Extract provided:
--- START ---
February 12, 2019 / General, weight training
Slow down to increase HGH

Hundreds of thousands of gym goers across the globe are destroying their chances of building an impressive physique on a daily basis! Why? Because they are not paying attention to the velocity and timing of a single rep!

Boost HGH Levels 17 times by slowing down reps

Resistance training where you take three seconds to do the return; e.g lower the weight – or in sports scientists’ jargon: the eccentric part – result in a drastically higher growth hormone secretion than when the return movement is done in less than a second. Brazilian sports scientists write about this very subject matter in Biology of Sport.

More growth hormone

Strength athletes can do all sorts of things, some of them somewhat crazy to boost the secretion of growth hormone. For example, they use supplements such as alpha-GPC, ornithine or GABA or even go as far as synthetic HGH injections, peptides and sarms.

But the effects of all these methods are limited by one factor when it comes to resistance training. This being how you perform each and every repetition, or more importantly the timing.

Brazilian sports scientists, at the Methodist University of Piracicaba, discovered a way of increasing post-resistance workout growth hormone secretion by an incredible factor of 17. Imagine being able to boost your HGH output seventeen times by merely changing the way you perform a repetition!
--- END ---
What you need to do:
Please repeat word for word the part of the HGH article that begins at the words "Hundreds of thousands" and stops after the words "Biology of Sport.". The material that comes next is separate from the HGH article.

Available data:
--- START ---
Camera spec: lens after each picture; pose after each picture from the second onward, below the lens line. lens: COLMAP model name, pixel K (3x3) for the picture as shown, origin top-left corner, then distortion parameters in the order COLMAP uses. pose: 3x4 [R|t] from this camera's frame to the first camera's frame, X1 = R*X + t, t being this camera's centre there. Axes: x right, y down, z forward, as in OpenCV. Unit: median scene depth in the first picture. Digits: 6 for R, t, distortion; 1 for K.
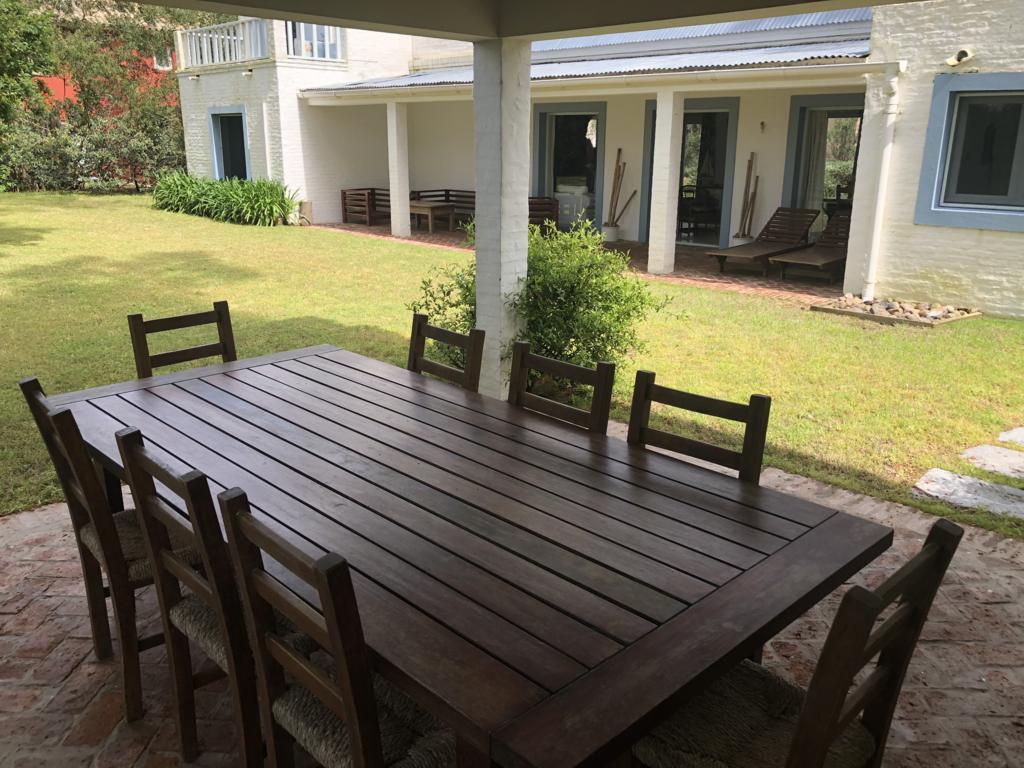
lens RADIAL K [[837.1, 0, 509.5], [0, 837.1, 377.4], [0, 0, 1]] dist [0.015158, -0.013245]
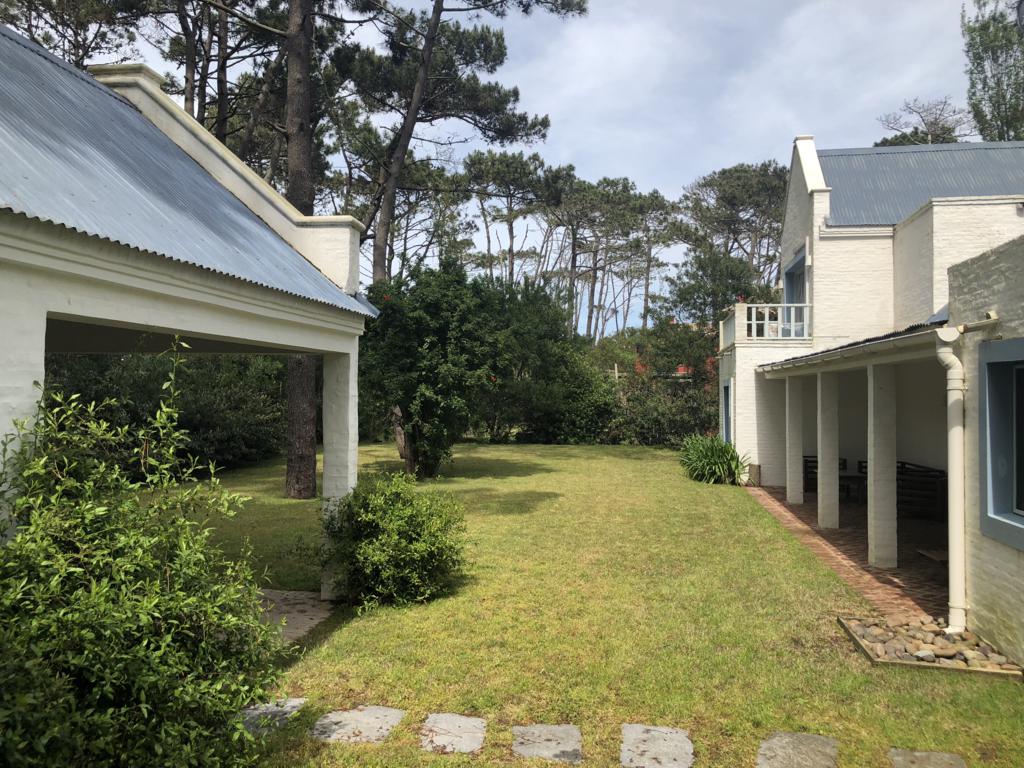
lens RADIAL K [[837.1, 0, 504.8], [0, 837.1, 384.8], [0, 0, 1]] dist [0.015158, -0.013245]
pose [[0.585049, -0.014601, -0.810867, 0.453863], [-0.222730, 0.958499, -0.177962, -0.045735], [0.779814, 0.284720, 0.557517, 0.124136]]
--- END ---
Response to the exercise:
Hundreds of thousands of gym goers across the globe are destroying their chances of building an impressive physique on a daily basis! Why? Because they are not paying attention to the velocity and timing of a single rep!

Boost HGH Levels 17 times by slowing down reps

Resistance training where you take three seconds to do the return; e.g lower the weight – or in sports scientists’ jargon: the eccentric part – result in a drastically higher growth hormone secretion than when the return movement is done in less than a second. Brazilian sports scientists write about this very subject matter in Biology of Sport.